DIRECTIVE - Copy out the records below word for word, leaving out the pictures.

STUDY MATERIAL -
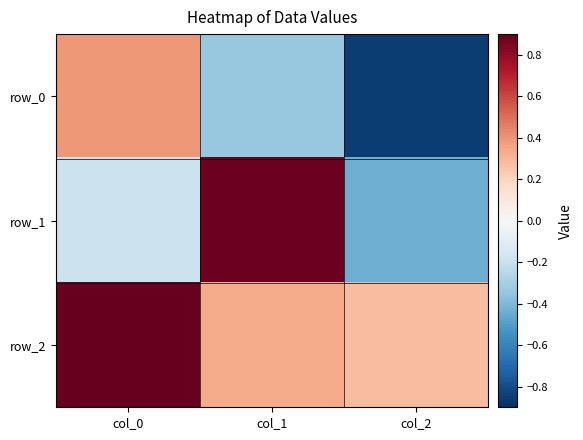

The value of row_1 at col_2 is -0.4. True or false?

True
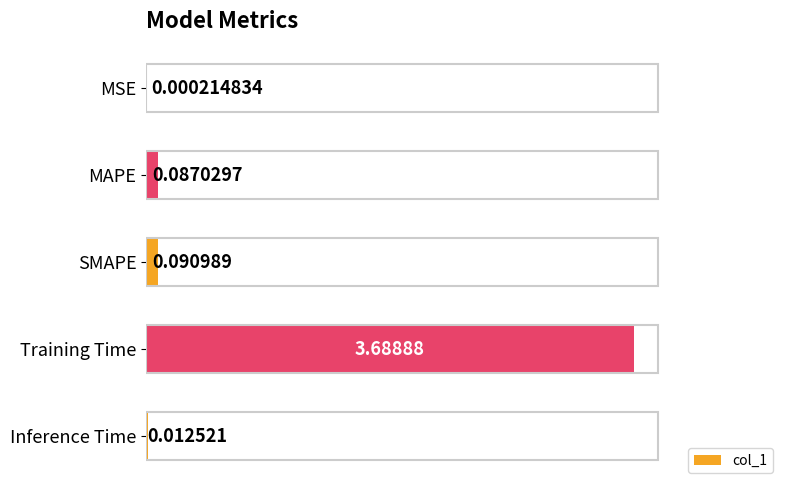

At which label is the value closest to 1?

SMAPE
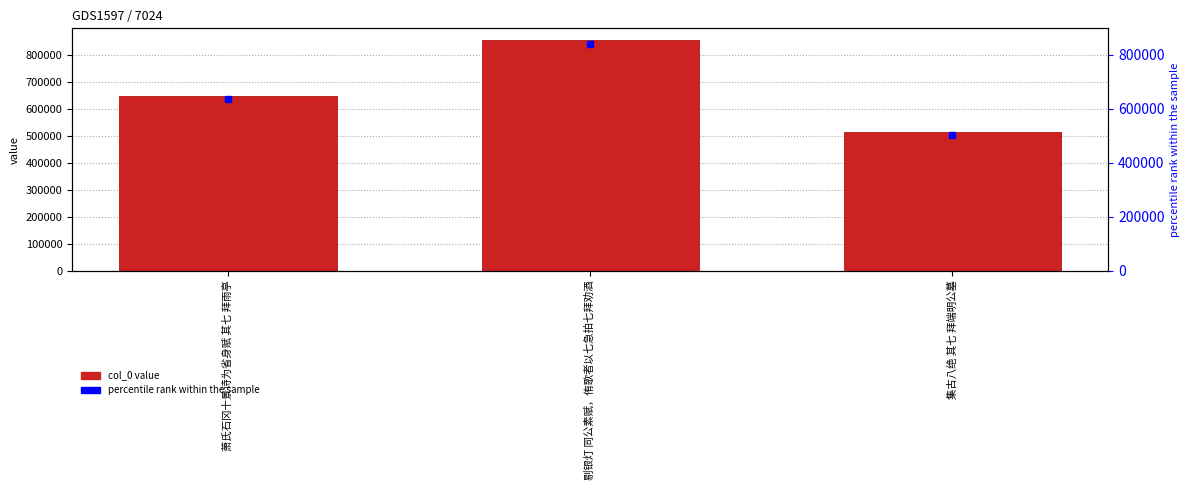

What is the label of the 2nd bar from the left?

剔银灯 同公素赋，侑歌者以七急拍七拜劝酒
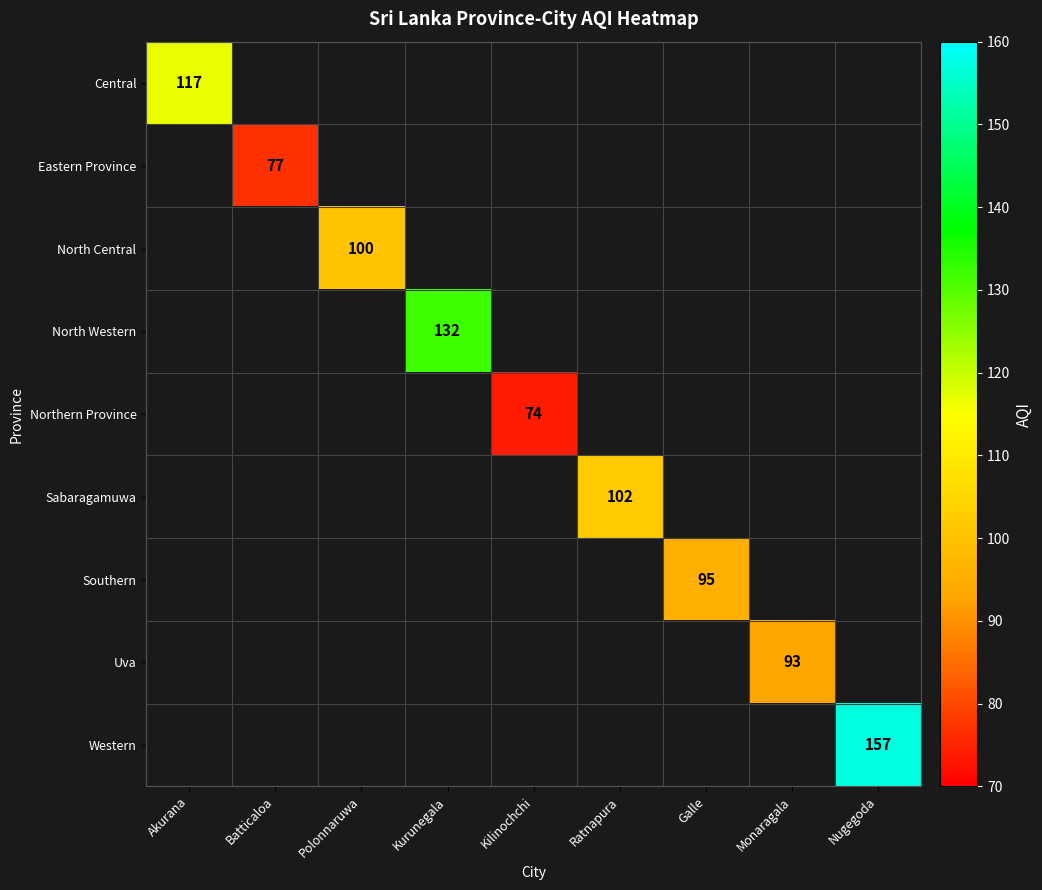

Is it true that Northern Province equals 74 at Kilinochchi?

True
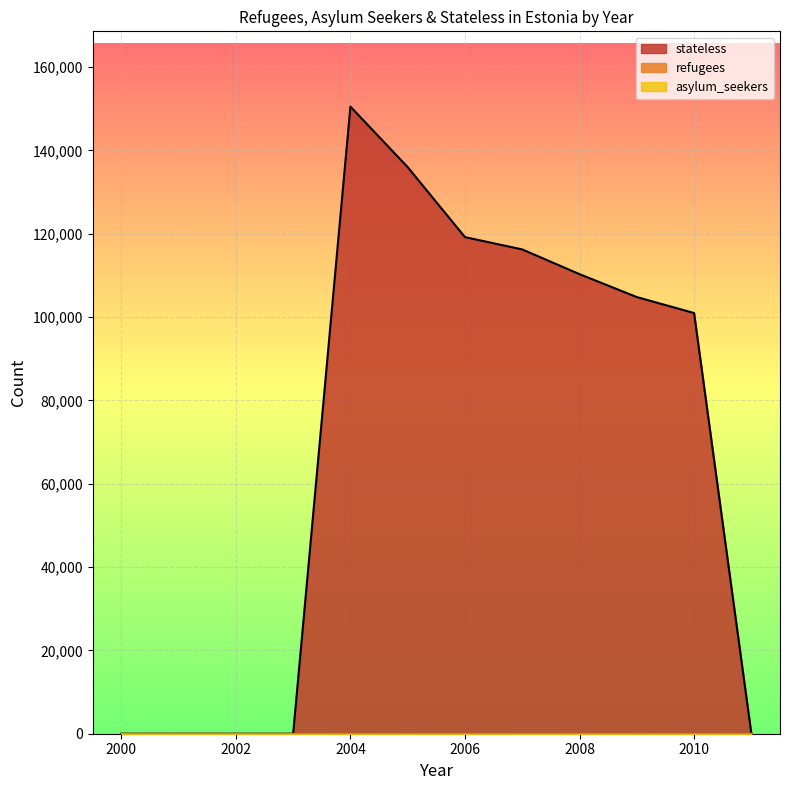

What is the sum of all refugees values?

30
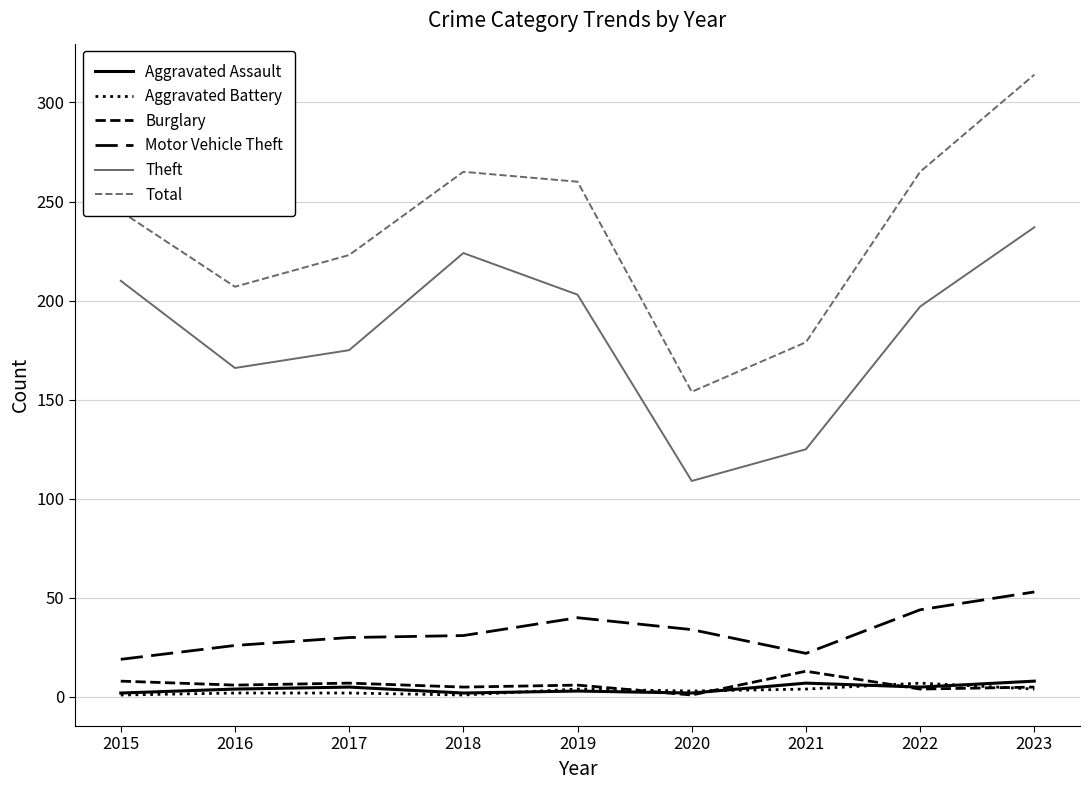

Which label corresponds to the smallest value in the chart?

2015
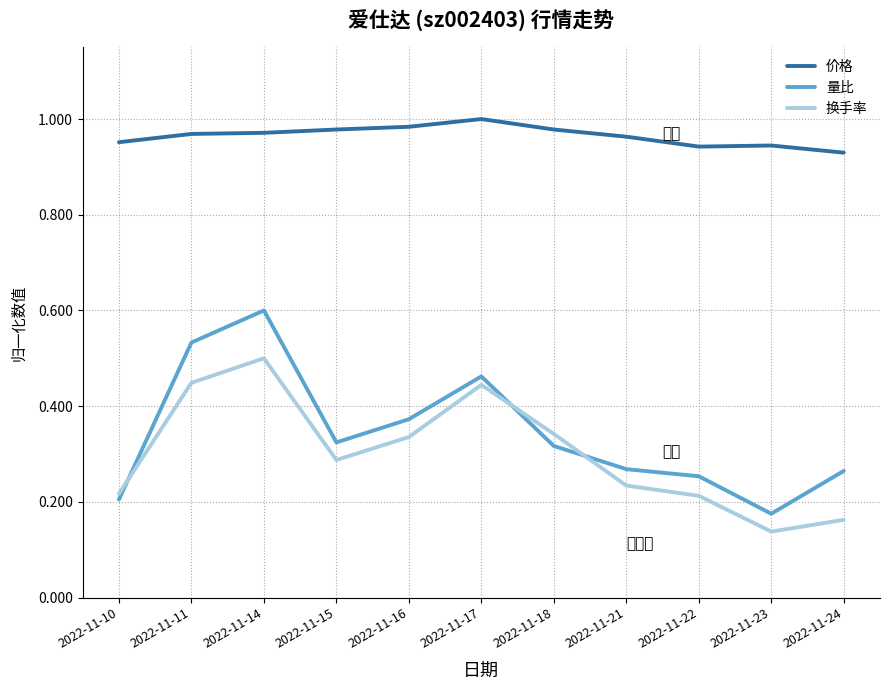

Which series changed the most between 2022-11-16 and 2022-11-21?

量比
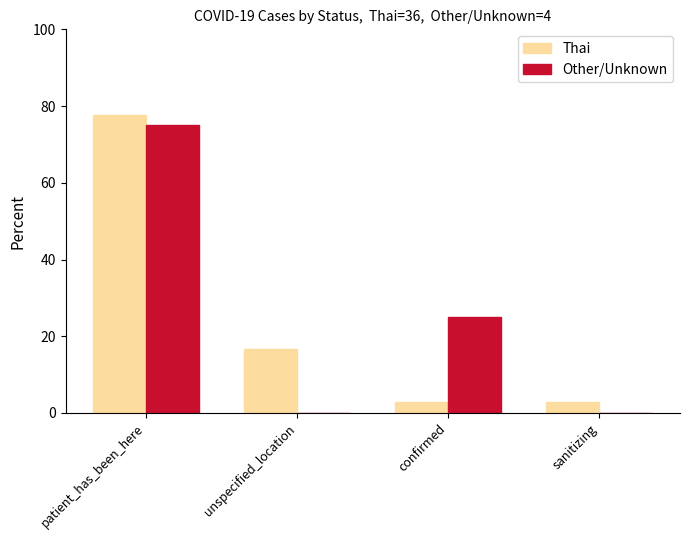

Are the bars horizontal?

No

RESPONSE AREA -
The value of row_1 at col_2 is -0.4. True or false?

True

At which label is the value closest to 1?

SMAPE

What is the label of the 2nd bar from the left?

剔银灯 同公素赋，侑歌者以七急拍七拜劝酒

Is it true that Northern Province equals 74 at Kilinochchi?

True

What is the sum of all refugees values?

30

Which label corresponds to the smallest value in the chart?

2015

Which series changed the most between 2022-11-16 and 2022-11-21?

量比

Are the bars horizontal?

No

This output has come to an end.